Au cœur de la Bretagne profonde, la Sécardais conjugue une chapelle gothique de 1608 et un corps de logis mansardé du XVIIIe siècle — un écrin discret que Châteaubriand lui-même aimait à parcourir.
Niché dans le bocage breton de Mézières-sur-Couesnon, le château de la Sécardais est l'un de ces domaines secrets qui résument à eux seuls plusieurs siècles d'architecture seigneuriale française. Loin des fastes ostentatoires de la Loire, il incarne une noblesse rurale sobre et cohérente, où chaque bâtiment témoigne d'une époque différente sans jamais rompre l'harmonie de l'ensemble. C'est précisément cette stratification discrète qui lui confère un caractère unique. Ce qui distingue véritablement la Sécardais, c'est la coexistence presque paradoxale de sa chapelle gothique tardive, datée de 1608, et de son corps de logis classique à toit à la Mansart, édifié en 1758 par l'architecte Forestier le Jeune.

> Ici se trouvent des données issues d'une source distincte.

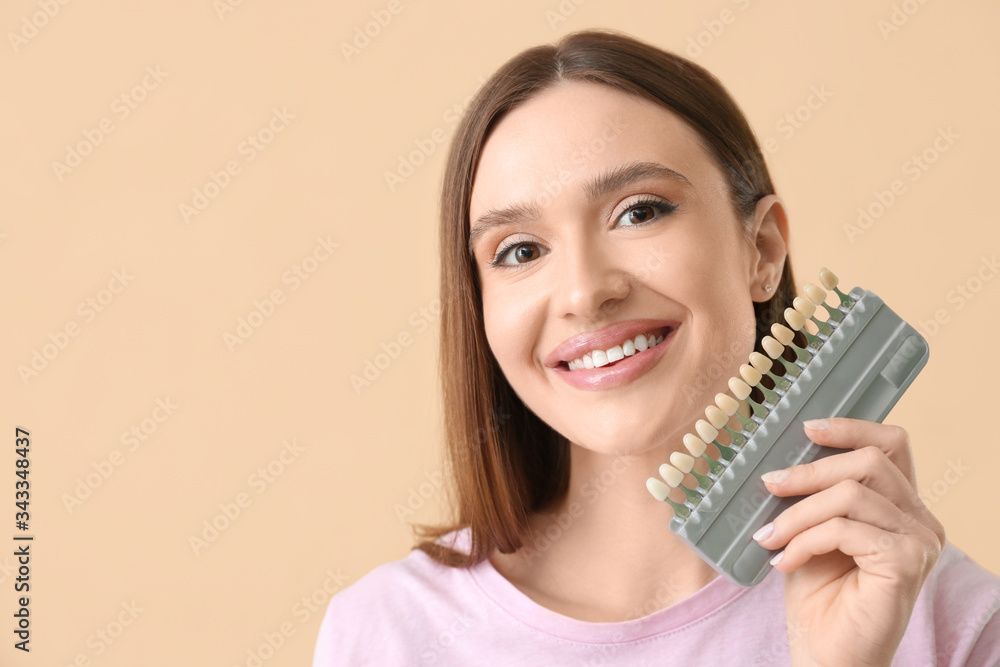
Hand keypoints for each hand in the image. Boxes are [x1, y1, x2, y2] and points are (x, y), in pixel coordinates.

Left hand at [752, 417, 945, 666]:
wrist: (828, 655)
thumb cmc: (819, 595)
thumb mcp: (811, 529)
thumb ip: (812, 494)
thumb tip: (782, 456)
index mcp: (902, 506)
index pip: (892, 444)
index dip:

Là où d'autres châteaux ont effacé leurs premières pierres pour afficher un visage uniforme, la Sécardais a conservé les cicatrices de son histoire, les assumant comme autant de médailles. Le visiteur attentif lira dans ses murs un dialogue entre le gothique finissant et le classicisme triomphant. Se promener dans la cour intérieure, c'est traverser les siècles en quelques pas. Les anciennes écuries, reconverties en logis dès 1712, rappellent l'ingéniosité économe des propriétaires bretons, tandis que le bâtiment d'écurie du XIXe siècle témoigne d'une perpétuelle adaptation aux usages de chaque époque. Le campanile central qui couronne le toit à la Mansart apporte une touche d'élégance presque italianisante, inattendue sous ce ciel d'Ille-et-Vilaine. Le domaine doit également une part de sa renommée à François-René de Châteaubriand, qui se promenait dans ses abords et en a gardé le souvenir dans ses *Mémoires d'Outre-Tombe*. Cette proximité littéraire confère au lieu une aura romantique supplémentaire, transformant la simple visite architecturale en pèlerinage dans les paysages d'une âme fondatrice de la littérature française. Protégé par une inscription aux Monuments Historiques depuis 2004, le château de la Sécardais est aujourd'hui un refuge patrimonial précieux, idéal pour les amateurs d'architecture bretonne authentique, les passionnés de Châteaubriand et tous ceux qui préfèrent les beautés discrètes aux gloires trop évidentes.
L'architecture de la Sécardais se lit comme un palimpseste : plusieurs époques superposées, chacune laissant sa marque sans effacer la précédente. Le corps de logis principal, construit par Forestier le Jeune en 1758, adopte un plan rectangulaire sobre, conforme au classicisme provincial français du milieu du XVIIIe siècle. Sa toiture à la Mansart — à double pente brisée — constitue l'élément le plus spectaculaire de l'édifice, surmontée d'un campanile central qui rompt l'horizontalité du faîte et lui confère une silhouette pittoresque. De part et d'autre, de hautes souches de cheminées latérales achèvent de rythmer le profil de la toiture avec une élégance calculée. La chapelle, datée de 1608, est un chef-d'œuvre de gothique tardif breton. Son aspect extérieur, résolument médiéval dans ses références formelles, contraste délibérément avec la façade classique du logis. À l'intérieur, la voûte lambrissée révèle un programme décoratif particulièrement raffiné : des sablières moulurées et des entraits sculptés mêlent avec bonheur influences gothiques — nervures, motifs végétaux stylisés — et classiques — médaillons, rinceaux — dans une synthèse typique du premier XVIIe siècle français, qui n'a pas encore rompu définitivement avec l'héritage médiéval. L'ensemble des bâtiments s'organise autour d'une cour intérieure, selon la tradition des manoirs et châteaux bretons. Ce dispositif en quadrilatère partiel intègre le corps de logis principal, les anciens bâtiments de service reconvertis au XVIIIe siècle, et l'écurie du XIXe siècle. Cette organisation autour d'une cour, héritée des pratiques médiévales, assure à la fois une défense symbolique et une organisation fonctionnelle du domaine agricole et résidentiel.